Atualmente estamos vivendo um processo de agudização do problema
da seca no Nordeste. O que ocorre é
o seguinte: como nós tivemos, no final dos cinco anos de seca, um período com
chuvas na normalidade ou um pouco abaixo da normalidade, o déficit de água
acumulado nos reservatórios não mudou, ao contrário, ele se manteve. Isso
acontece porque quando chove acima da média os reservatórios enchem e quando
chove abaixo da média os reservatórios se esvaziam, mas quando chove na média —
como agora — o estado dos reservatórios se mantém. Então, estamos entrando em
um processo em que quase todos os reservatórios médios e grandes do NE estão
com baixo nível de armazenamento de água, e a situação de hoje é pior ou igual
à que se tinha na mesma data um ano atrás, isto é, nesse sentido a seca
continua.
Portanto, estamos num estado crítico, porque a seca atingiu os
reservatórios, eles secaram, e agora para recuperá-los precisamos de alguns
anos ou de um ano excepcionalíssimo, com chuvas acima da média.
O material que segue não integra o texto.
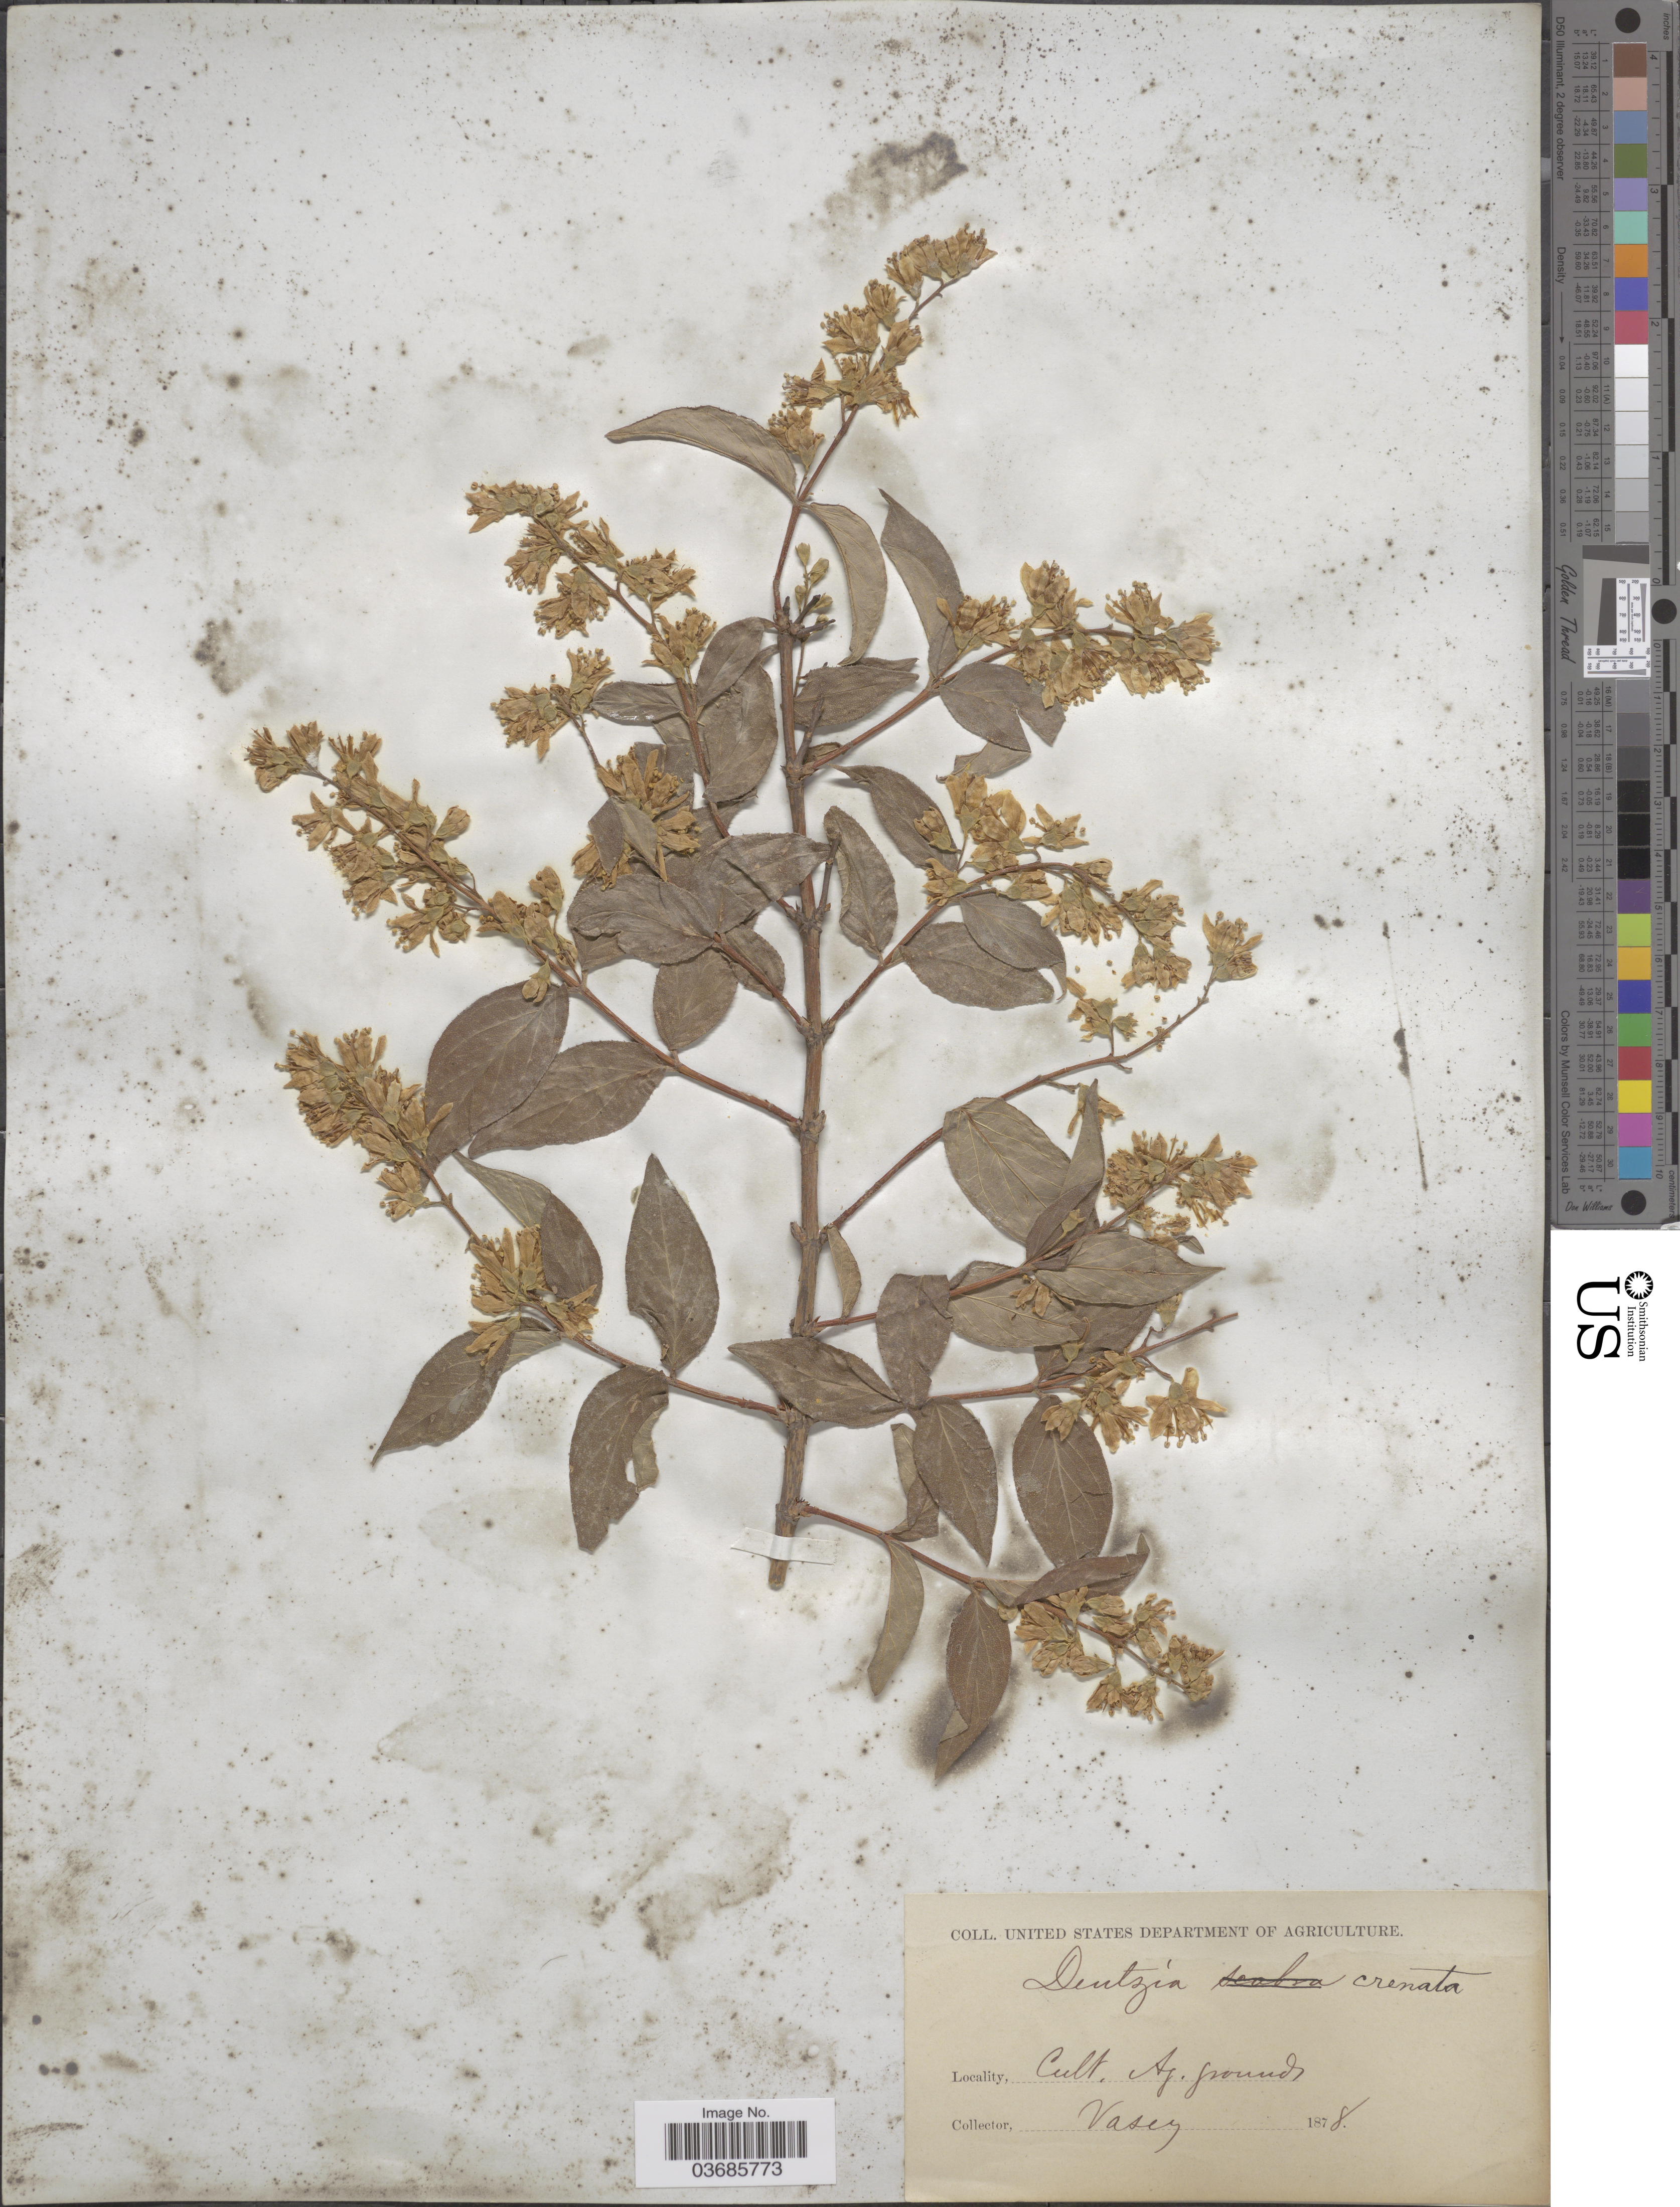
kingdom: Plantae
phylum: Tracheophyta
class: Magnoliopsida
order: Cornales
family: Hydrangeaceae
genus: Deutzia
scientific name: Deutzia scabra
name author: Thunb.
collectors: Vasey, --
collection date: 1878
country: United States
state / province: District of Columbia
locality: Ag. grounds.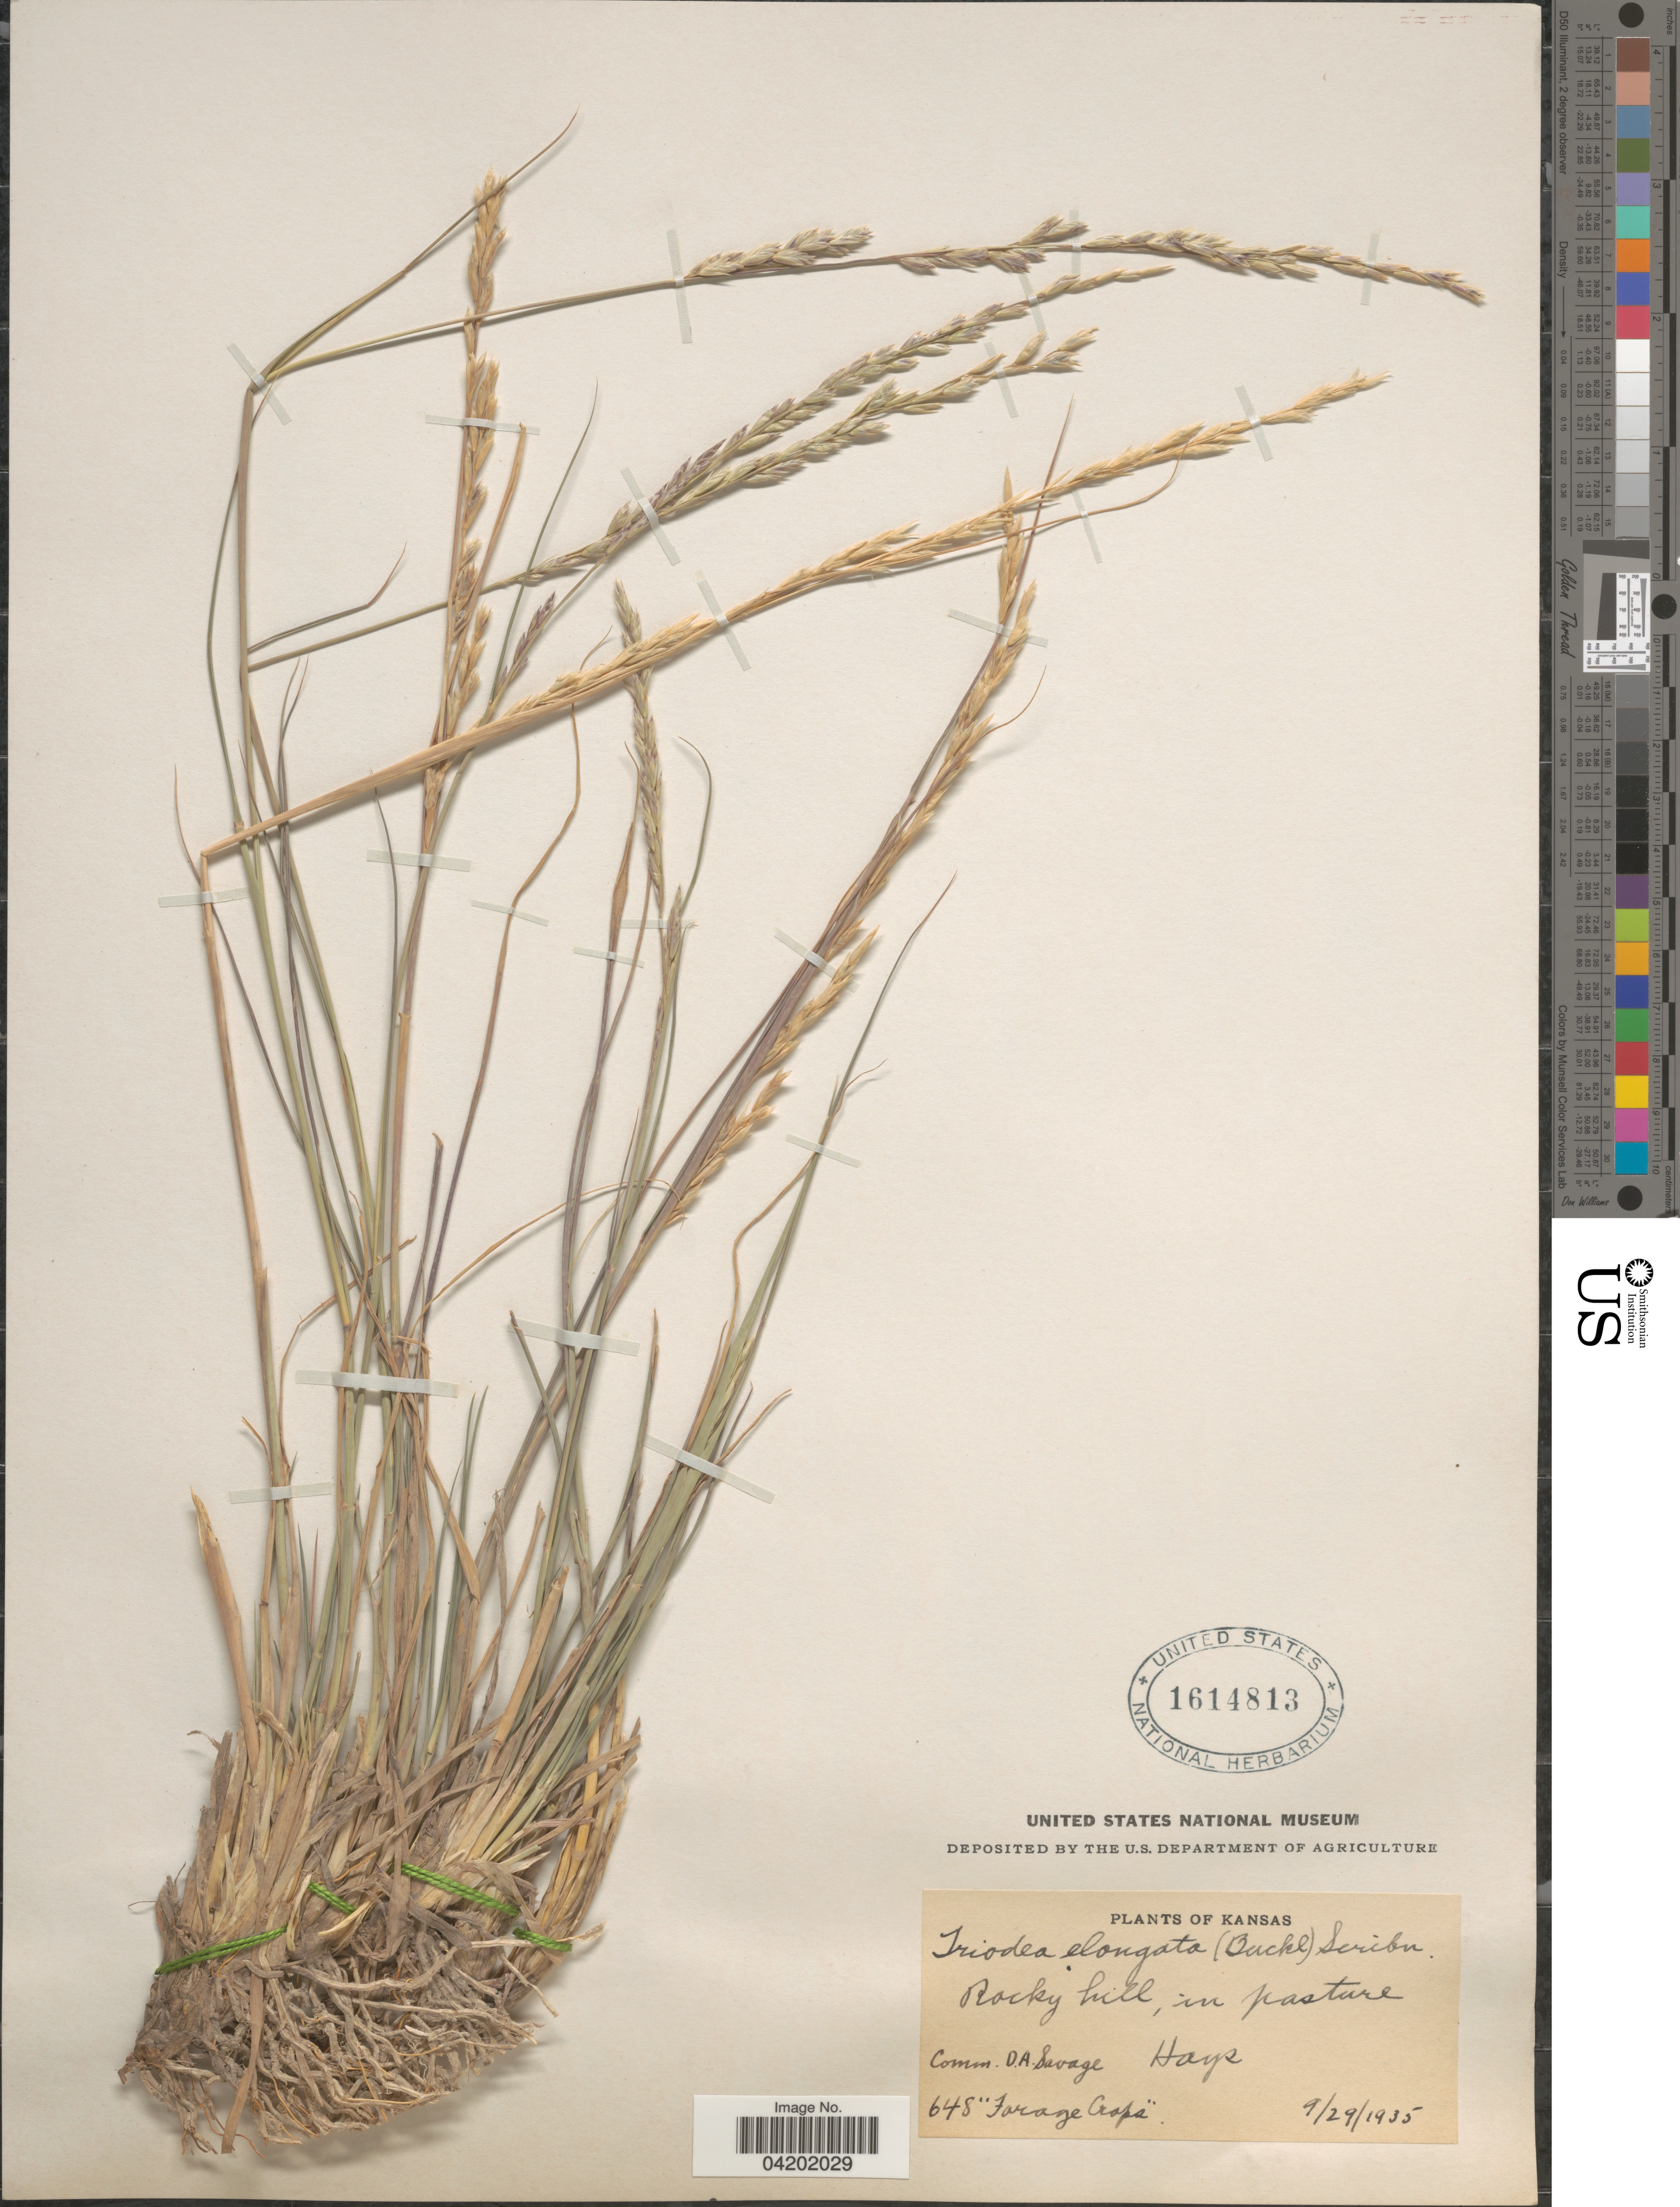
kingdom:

Certamente o
efeito dessa seca vai demorar uns dois ou três anos, e creio que para voltar à
condição inicial temos ainda pela frente três ou quatro anos.
IHU
On-Line — Quais são os reservatórios que estão em uma situação mais crítica e
como isso está afetando o abastecimento urbano na região?
João
Abner Guimarães Júnior — O quadro
geral é de volume morto e comprometimento total dos grandes reservatórios, com
exceção dos reservatórios do Rio Grande do Norte, pois a situação do RN é bem melhor e menos grave do que a de todos os outros
estados do Nordeste. A segunda maior reserva de água que temos hoje no Nordeste Setentrional — entre o Rio São Francisco e o Parnaíba — está no Rio
Grande do Norte, é a Barragem Armando Ribeiro Gonçalves, que tem 450 milhões de metros cúbicos de água. E o maior
reservatório dessa Região é o Açude Castanhão, no CE, que tem 6,7 bilhões de
metros cúbicos de água de capacidade de armazenamento e se encontra com 350
milhões de metros cúbicos.
O Rio Grande do Norte tem a
quarta maior reserva de água do Nordeste, que é a Barragem de Santa Cruz do Apodi,
que está com um percentual de armazenamento de 30%, enquanto a Armando Ribeiro
está com um percentual de 19%. Esses dois reservatórios, estrategicamente
localizados no centro do RN, e mais dois outros do interior do estado têm água
suficiente para atravessar mais dois anos de seca, mas, infelizmente, essa é
uma realidade que não existe nos outros estados da Região.